Monday, December 12, 2011

Typographic current events—“The Font Wall” from the exhibition, “Graphic Design: Now in Production”

The Font Wall from the installation Graphic Design: Now in Production at The Walker Art Center, Minneapolis. Photograph by versluis, 2011.

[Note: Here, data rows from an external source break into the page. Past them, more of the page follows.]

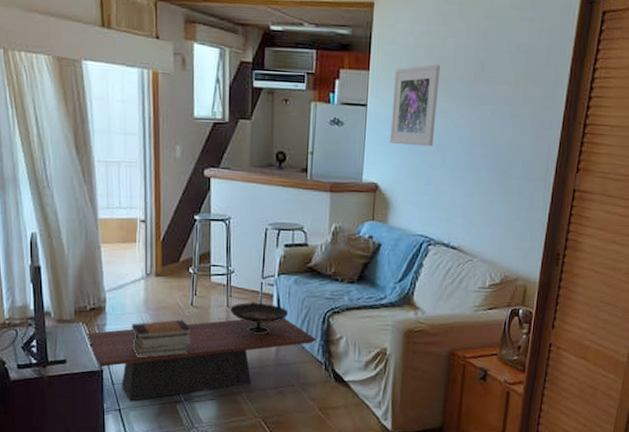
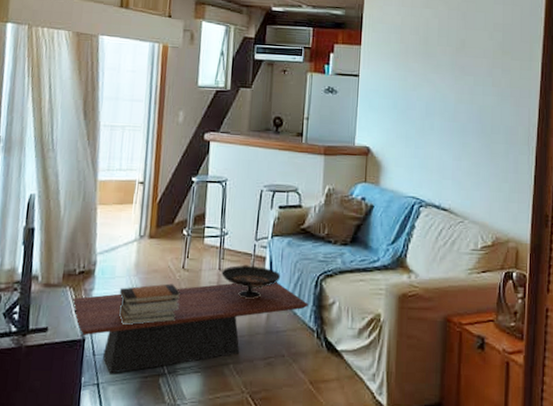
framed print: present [390,64,441,147] -> none [380,40,426,113]

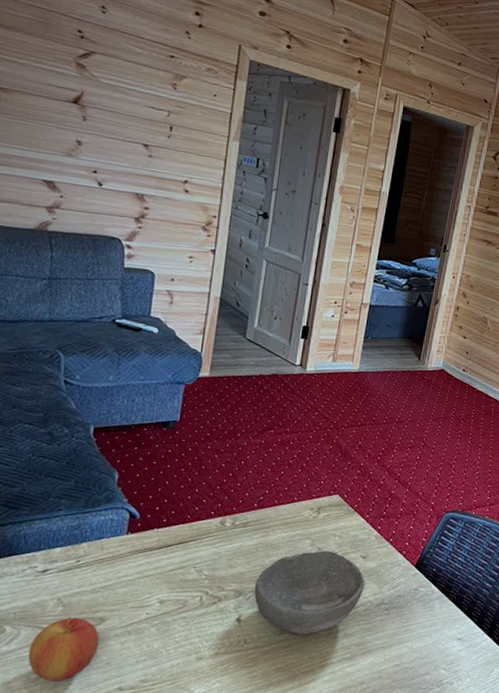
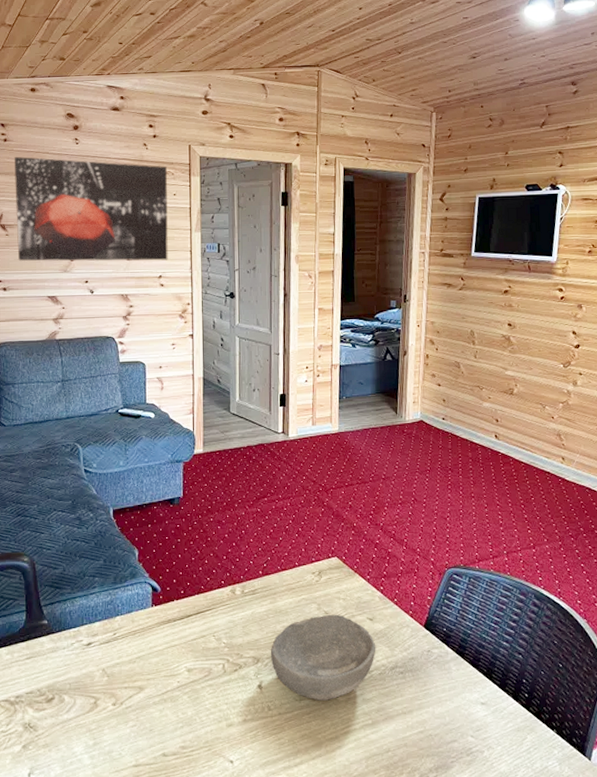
wall art: none [10,9,210,166] -> present [14,156,168,261]
apple: present [28,616,100,682] -> none [85,685,141,748]

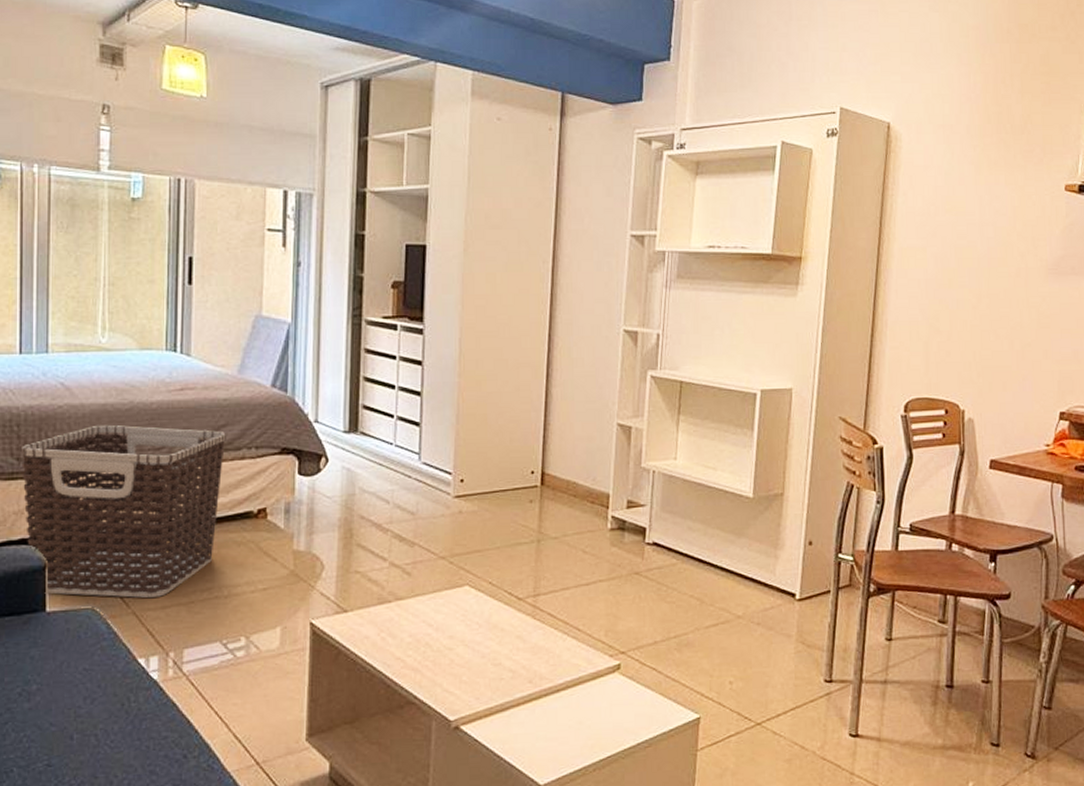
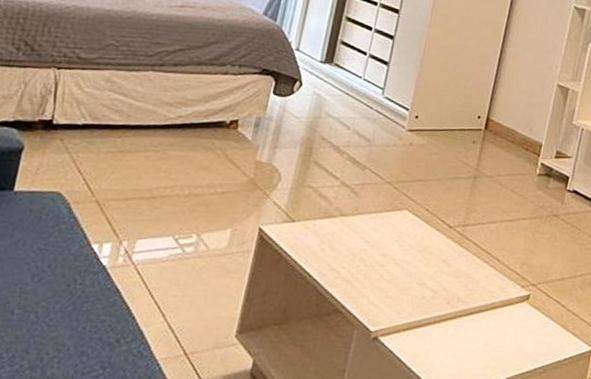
clothes hamper: present [20,424,226,598] -> none [9,27,215,189]

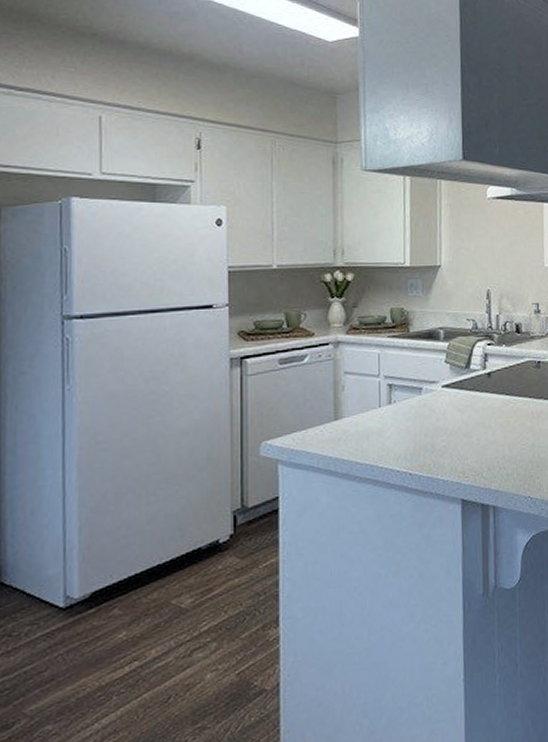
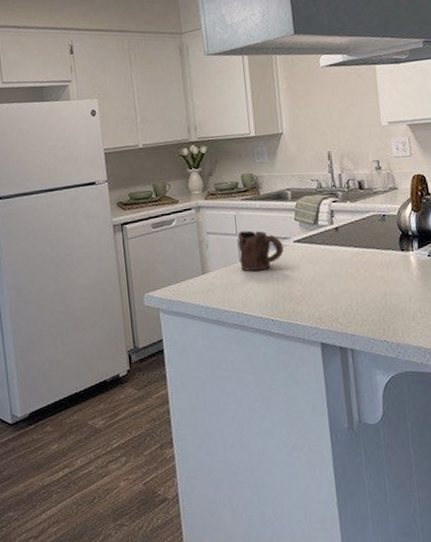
mug: none [379,372,430,419] -> present [237,230,284,272]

Identified top left to right: Base 900: Zuzana Licko, 2010; Akkurat: Laurenz Brunner, 2005; Fayon: Peter Mohr, 2010; Sentinel: Jonathon Hoefler and Tobias Frere-Jones, 2010; Reimin: Morisawa, 2011; LL Brown: Aurèle Sack, 2011; Replica: Norm, 2008. A2FM: Hennik Kubel, 2010; Router: Jeremy Mickel/Village, 2008; Adelle: José Scaglione and Veronika Burian, 2009; Aktiv Grotesk: Fablo Haag and Ron Carpenter, 2010; Mommie: Hubert Jackson, 2007; Buffalo: Ed Benguiat, 2011; Underware: Liza, 2009. Van Lanen: Matthew Carter, 2011; Trilogy: Jeremy Tankard, 2009; Aperçu: The Entente, 2010; History: Peter Bilàk, 2009. Charlie: Ross Milne, 2010; Anchor: Eric Olson, 2010; Questa: Jos Buivenga and Martin Majoor, 2012; Kohinoor: Satya Rajpurohit, 2011; Rumba: Laura Meseguer, 2006; Fugue: Radim Pesko, 2008–2010; Unity: Yomar Augusto, 2010. [1]

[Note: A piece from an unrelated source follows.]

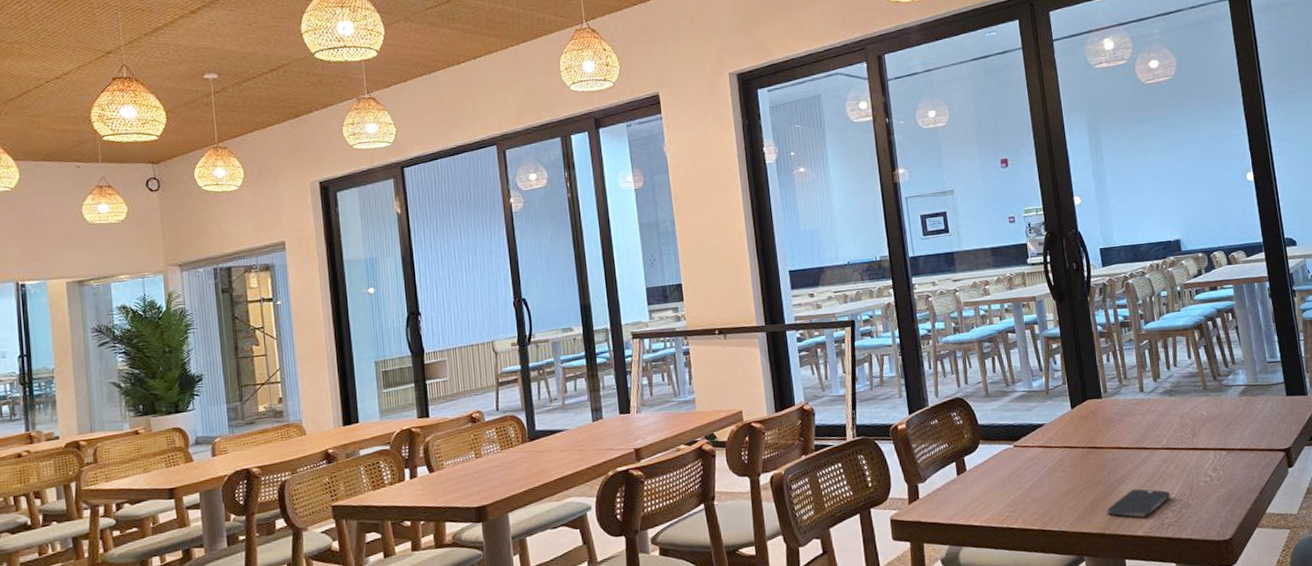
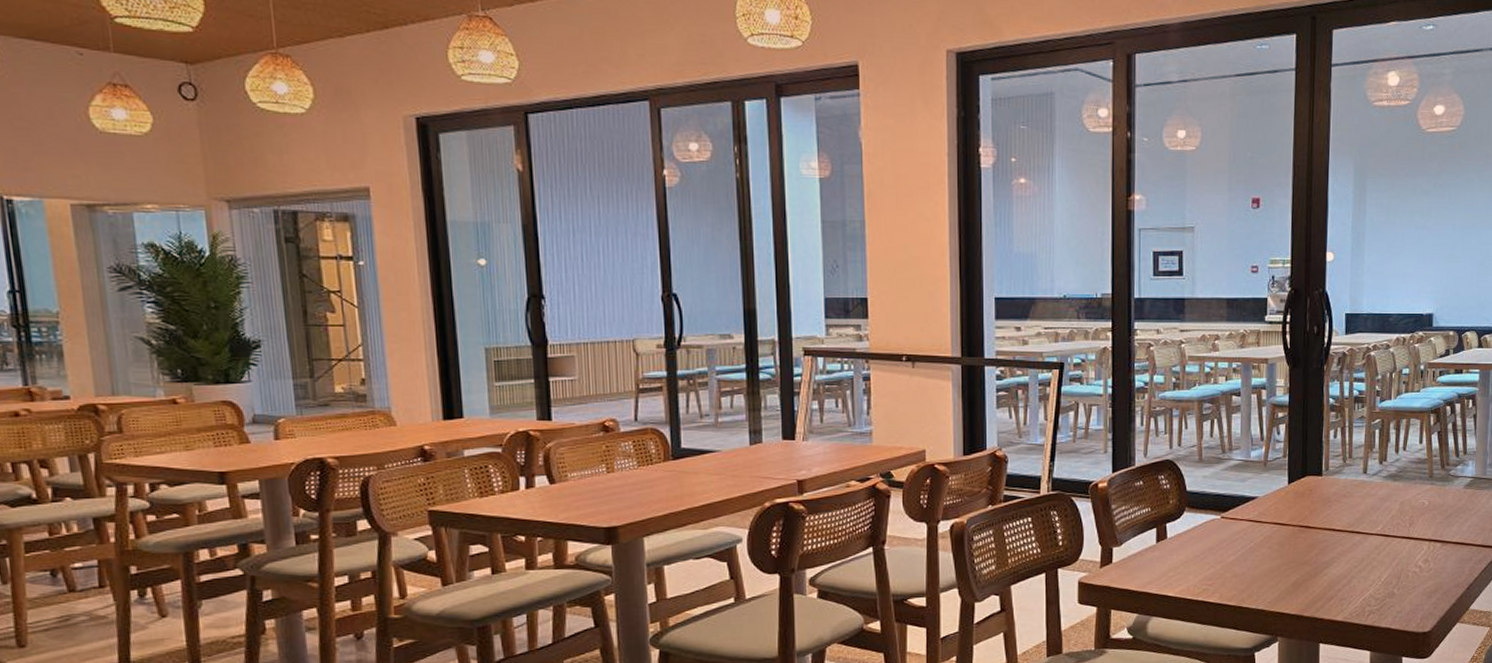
smartphone: present [1106,489,1171,518] -> none [1308,573,1377,603]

Pentagram’s Michael Bierut once compared the design and proliferation of type fonts to that of the endless variety of songs and lyrics that people continue to produce. Bierut’s analogy seems apropos and supports the need for more font designs in order for many people to fulfill their desire for articulacy.

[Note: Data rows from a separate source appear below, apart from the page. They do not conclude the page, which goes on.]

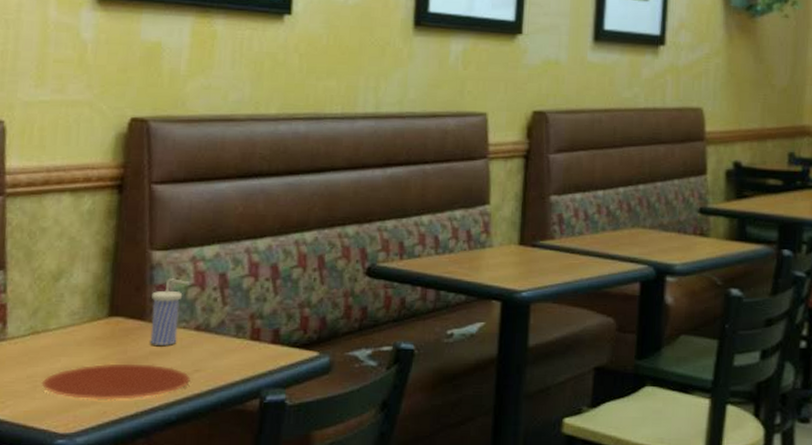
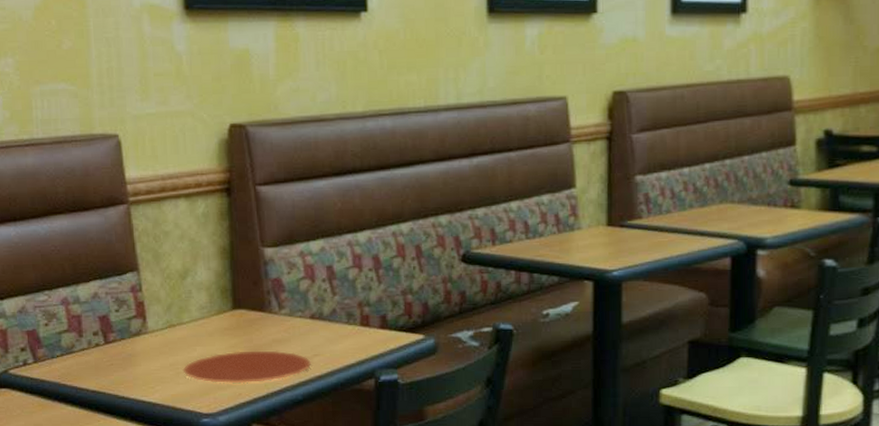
beverage cup: present [150,277,191,347] -> none [268,271,301,335]

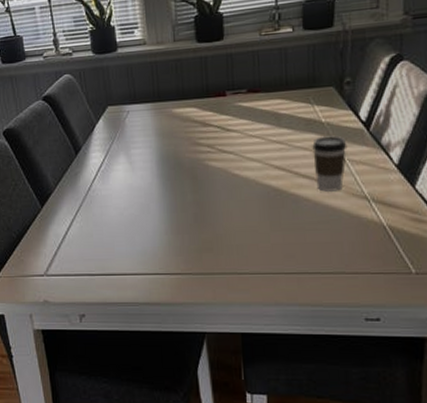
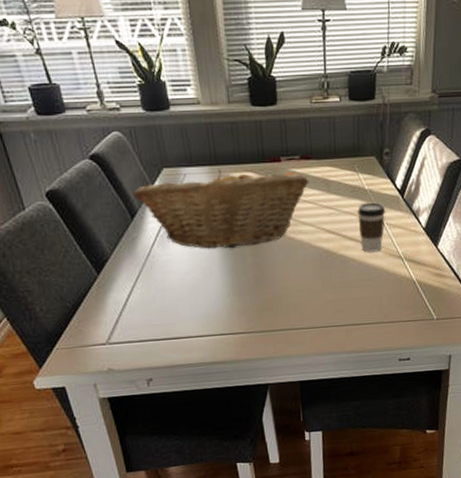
fruit basket: none [78,104,257,185] -> present [132,168,309,249]

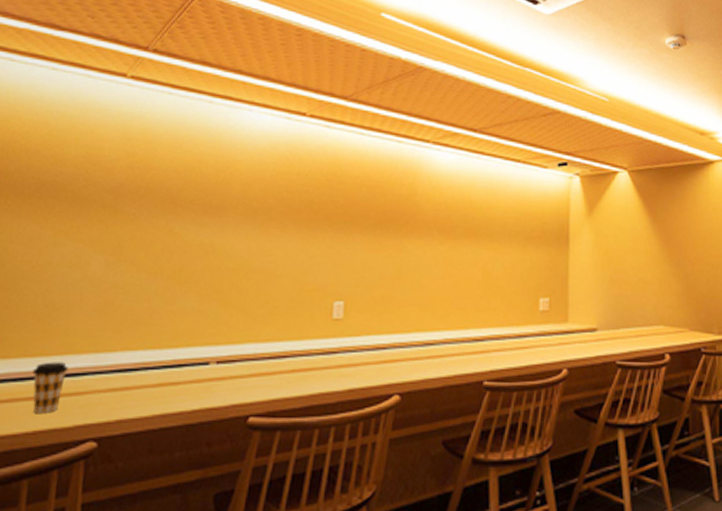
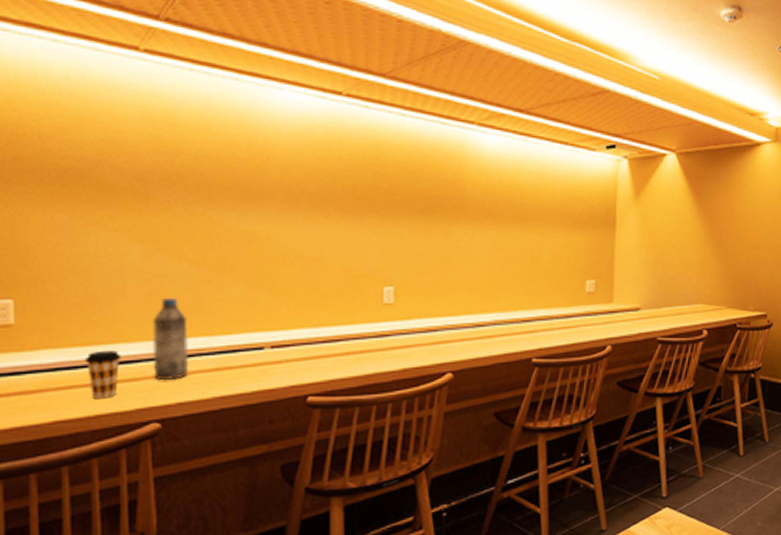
water bottle: none [97,308,138,396] -> present [151,297,189,381]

Thirst’s Rick Valicenti recently reflected a similar sentiment about type design in the December issue of Wired magazine that commemorates the legacy of Steve Jobs. In an article commenting on Jobs’ contribution toward font design, Valicenti writes:

“The intuitive operating systems Jobs created have democratized font design. Right now there’s an avalanche of incredibly beautiful typefaces from all over the world that could only be designed on a Mac. Typography, like music, is an art form that embodies a time and place and culture. When type designers plot points on the Mac, they record our moment in time—all in the contour of a letterform.” [2]

I especially appreciate and enjoy Rick’s passage, which is a very lyrical analogy.

  1. Lupton, Ellen. “The Making of Typographic Man.” Graphic Design: Now in Production. Ed. Andrew Blauvelt and Ellen Lupton. Minneapolis: Walker Art Center, 2011. 112-29. Print.
  2. Valicenti, Rick. “The Revolution According to Steve Jobs: Fonts, The Typographer’s Dream.” Wired Dec. 2011: 239. Print.